BRIEF DESCRIPTION OF THE DRAWINGS
[0023] The foregoing and other objects, features and advantages of
the invention will be apparent from the following more particular
description of preferred embodiments of the invention, as
illustrated in the accompanying drawings in which like reference
characters refer to the same parts throughout the different views.
The drawings are not necessarily to scale, emphasis instead being
placed upon illustrating the principles of the invention.
[0024] FIG. 1 illustrates a ray based queuing and control.
[0025] FIG. 2 illustrates memory based queue state.
[0026] FIGS. 3A-D illustrate linked list based queuing.
[0027] FIG. 4 illustrates queuing in a micro-engine based network
processor.
[0028] FIG. 5 illustrates implementation of the present invention
on a network processor with at least six micro-engines.
DETAILED DESCRIPTION OF THE INVENTION
[0029] A description of preferred embodiments of the invention
follows.
[0030] Queuing systems are found everywhere, from computing systems
to networking systems to checkout lines at the supermarket.
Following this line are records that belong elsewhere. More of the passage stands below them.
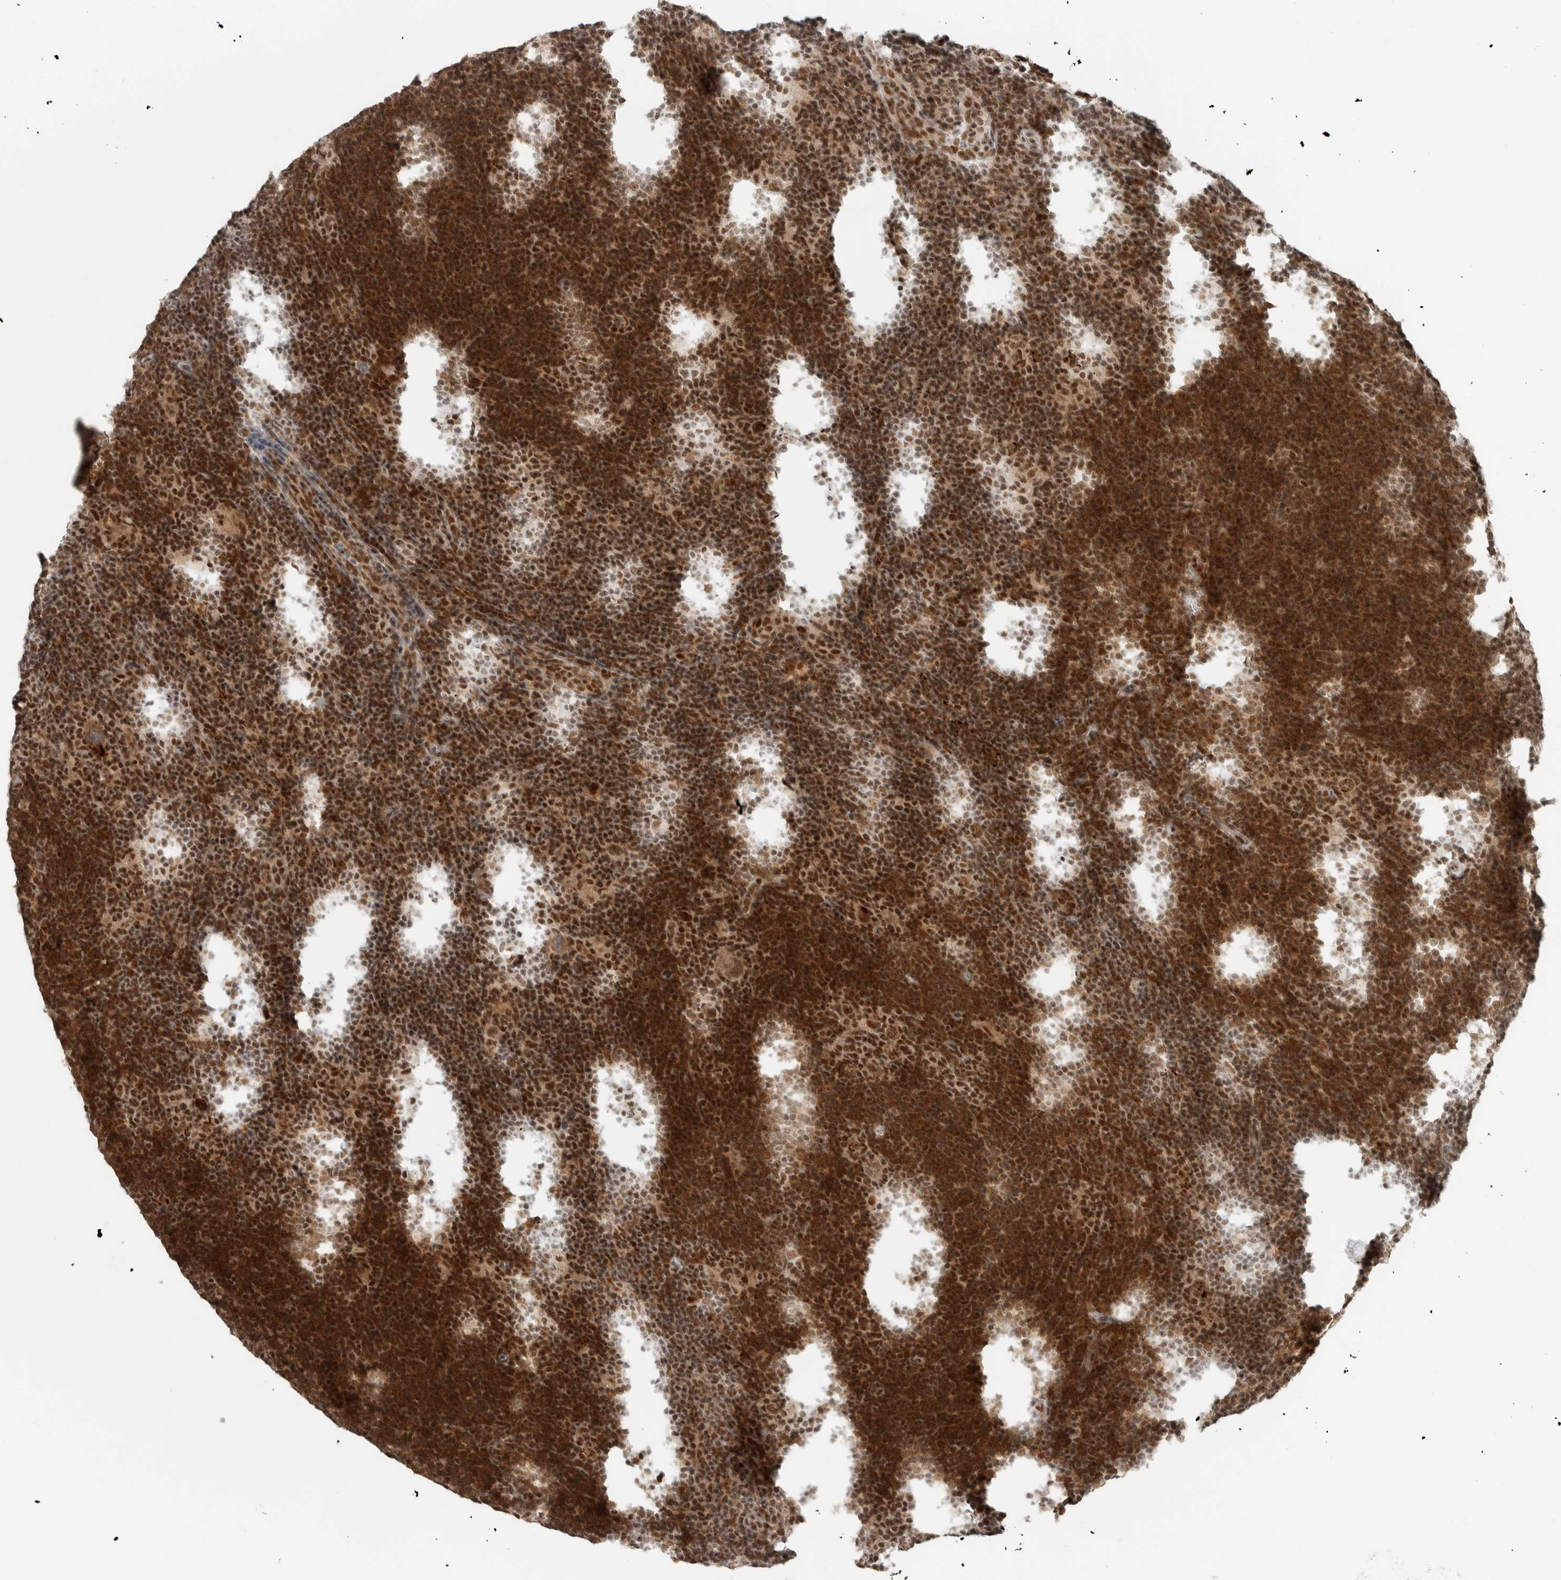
{"staining": {"intensity": "moderate", "quantity": ">75%", "location": "nuclear"}, "tissue": "lymphoma", "cell_type": "Tumor cells", "image_type": "cancer", "snomed": [{"axis": "morphology", "description": "Hodgkin's disease, NOS"}, {"axis": "topography", "description": "Lymph node"}], "caption": "Immunohistochemistry (IHC) (DAB (3,3'-diaminobenzidine)) staining of lymphoma displays moderate nuclear protein expression in about >75% of tumor cells.", "gene": "ZBTB2", "patient": {"sex": "female", "age": 57}}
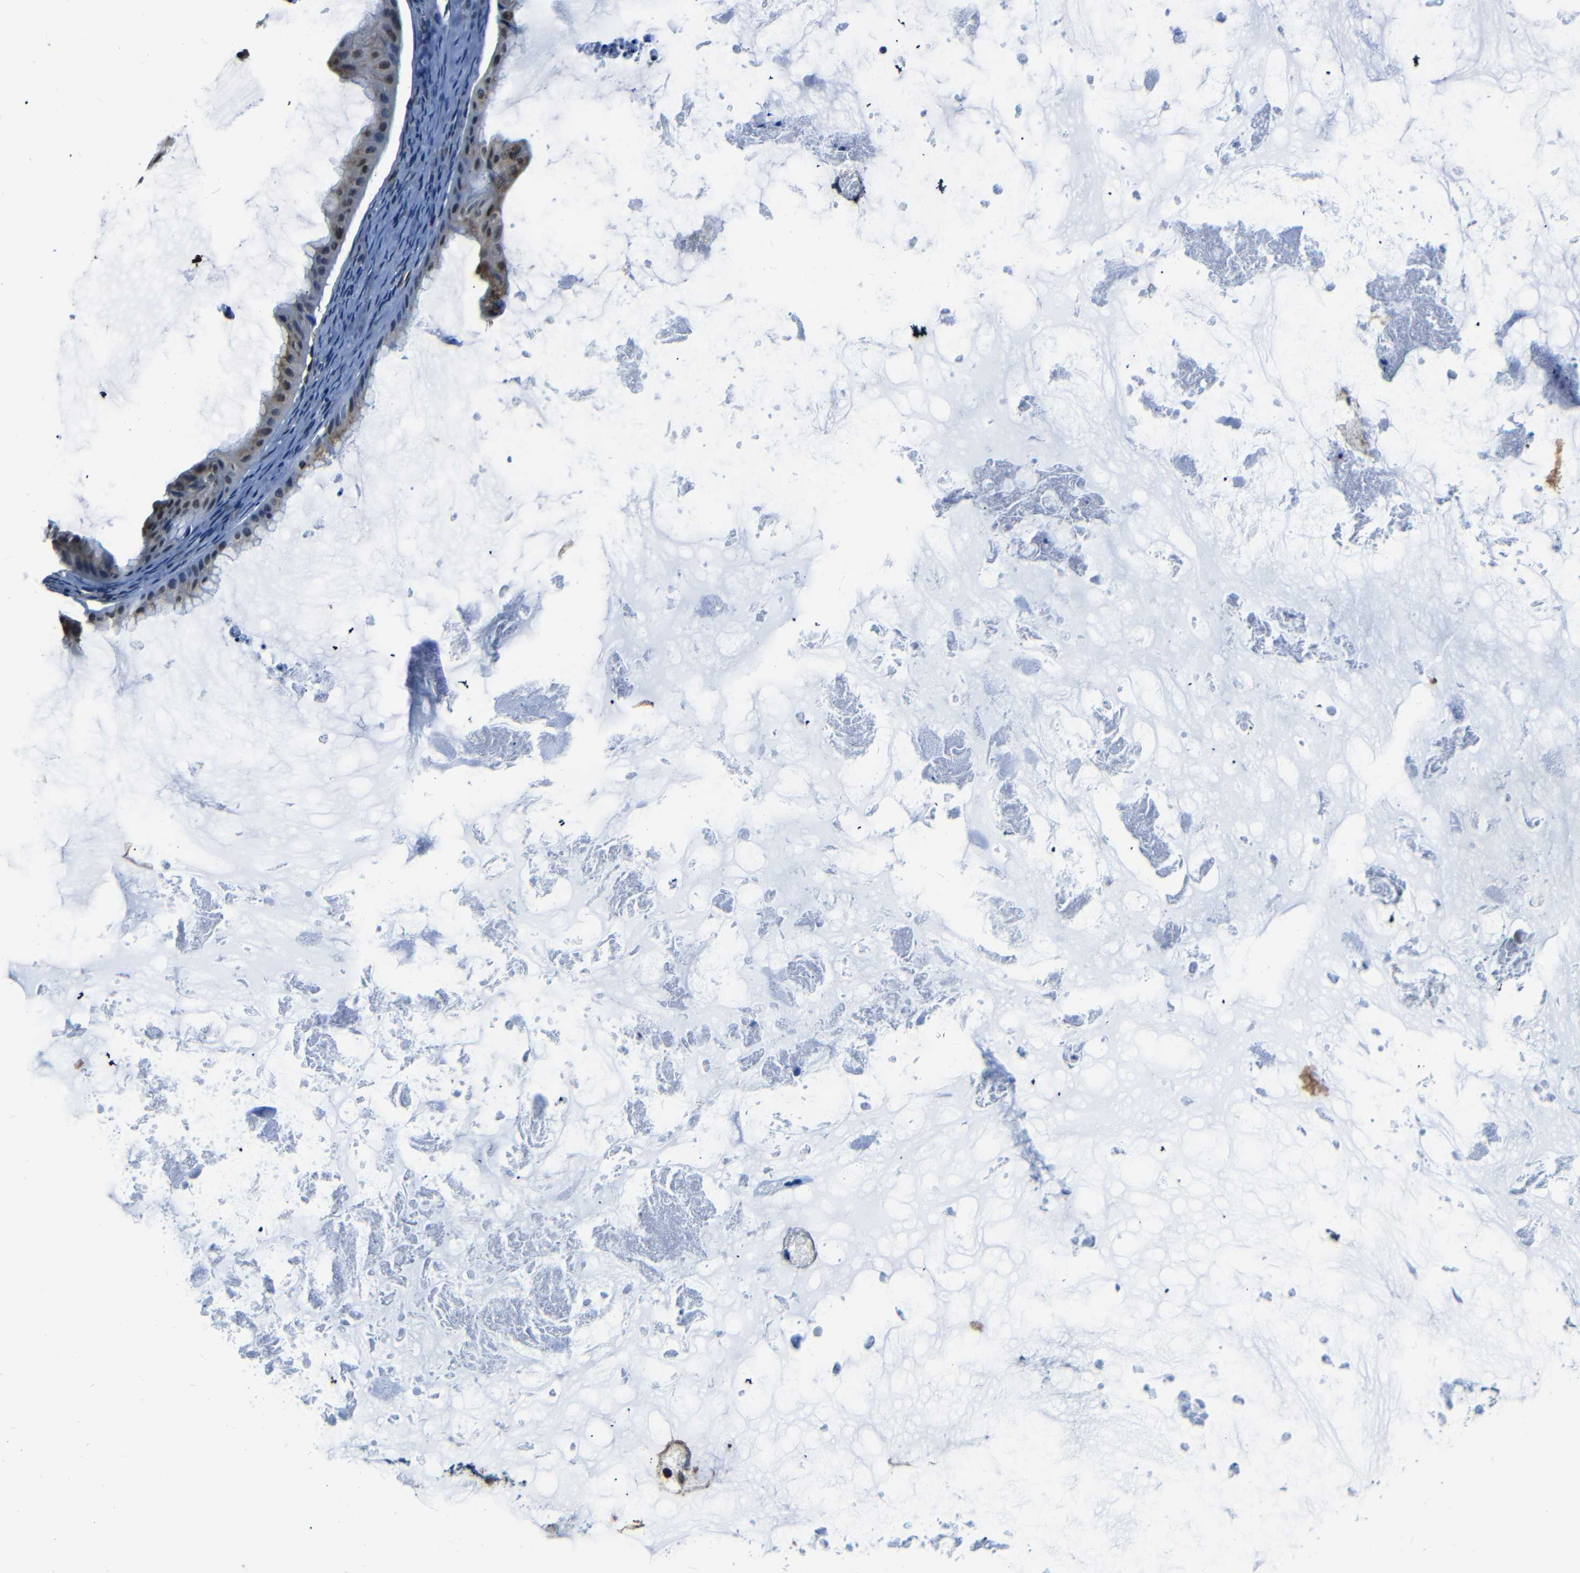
{"staining": {"intensity": "weak", "quantity": "25%-75%", "location": "cytoplasmic/membranous,nuclear"}, "tissue": "ovarian cancer", "cell_type": "Tumor cells", "image_type": "cancer", "snomed": [{"axis": "morphology", "description": "Cystadenocarcinoma, mucinous, NOS"}, {"axis": "topography", "description": "Ovary"}], "caption": "Ovarian mucinous cystadenocarcinoma stained for a protein (brown) reveals weak cytoplasmic/membranous and nuclear positive positivity in about 25%-75% of tumor cells.", "gene": "NCBP3", "patient": {"sex": "female", "age": 61}}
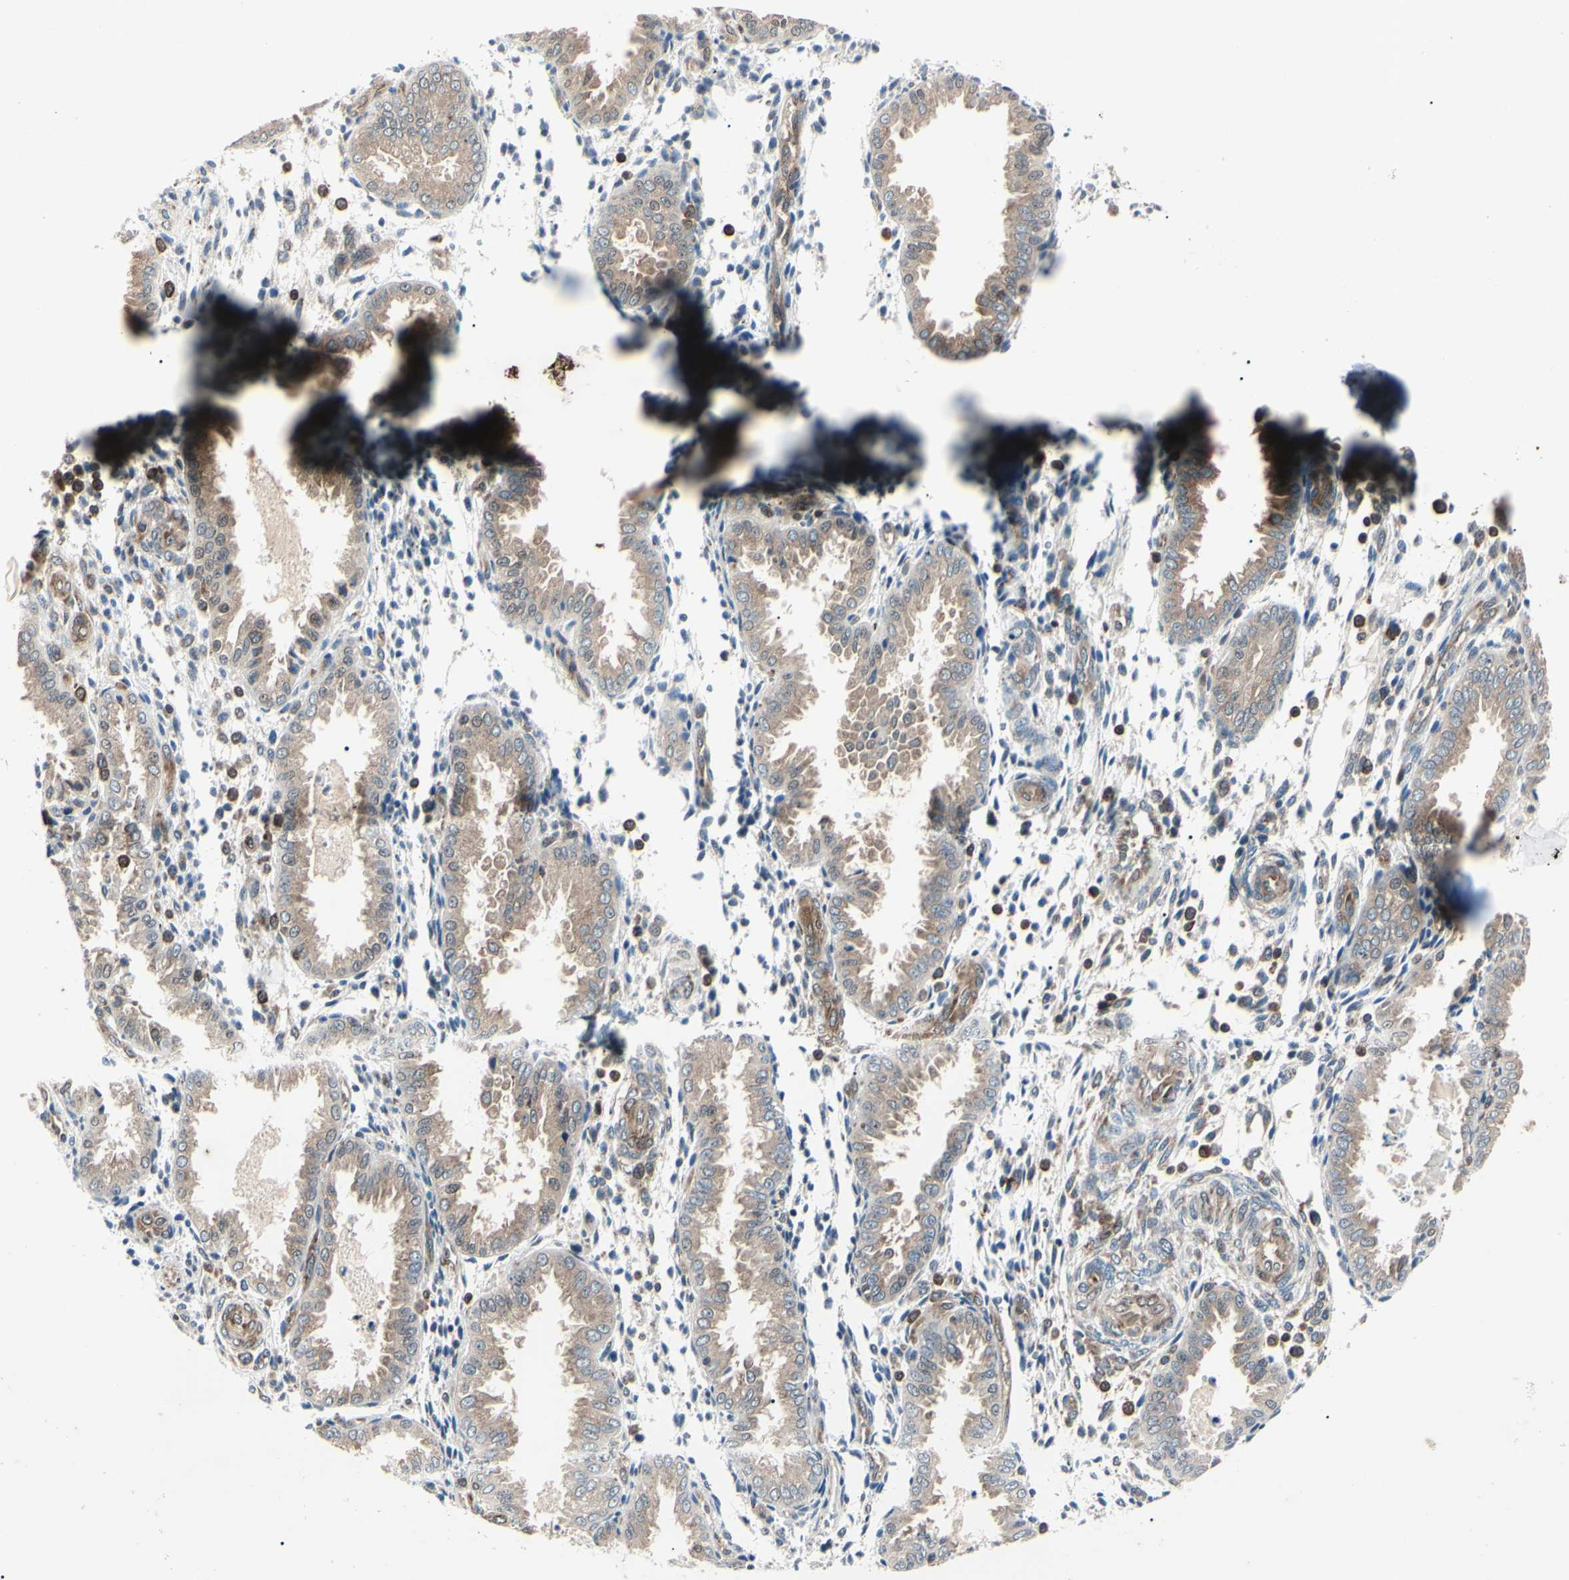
{"staining": {"intensity": "moderate", "quantity": "<25%", "location": "cytoplasmic/membranous,nuclear"}, "tissue": "endometrium", "cell_type": "Cells in endometrial stroma", "image_type": "normal", "snomed": [{"axis": "morphology", "description": "Normal tissue, NOS"}, {"axis": "topography", "description": "Endometrium"}], "caption": "Moderate cytoplasmic/membranous,nuclear protein expression is seen in about <25% of cells in endometrial stroma in endometrium. (brown staining indicates protein expression, while blue staining denotes nuclei).", "gene": "MAPRE1", "patient": {"sex": "female", "age": 33}}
One
place where queues are extensively used are inside of switches or
routers. If there are more packets that want to use a resource than
that resource can handle, some systems will queue those packets
until the resource is able to handle them or until the packets need
to be dropped for some reason. To avoid one slow or blocked
resource blocking packets that do not depend on it, queuing systems
will often have separate queues that can be individually enabled or
blocked. By mapping independent resource sets to different queues,
blocking one resource set and thus its set of queues will not block
the other queues destined to other resource sets. Even within a
single resource set, there may be multiple queues representing
different priorities. Thus, in a standard queuing system, there may
be many tens of thousands of queues or more.
[0031] High performance queuing systems found in high performance
systems such as routers are often implemented in special-purpose
hardware to meet their performance requirements. In such systems,
it is often the case that a single logical block that contains all
of the queue state performs the entire enqueue and dequeue
operations. The queue state needed by both enqueue operations and
dequeue operations is the same and thus keeping a single copy of
that state and implementing both operations around that single copy
of the state is the obvious implementation. In these dedicated
hardware cases, a sufficient number of resources are provided to
support any combination of queuing operations. The required
resources could include fast memories for queue state, additional
contexts to tolerate long latencies to memory, combining buffers
and bypasses that ensure multiple requests to the same queue are
processed using the same access to the queue state and so on.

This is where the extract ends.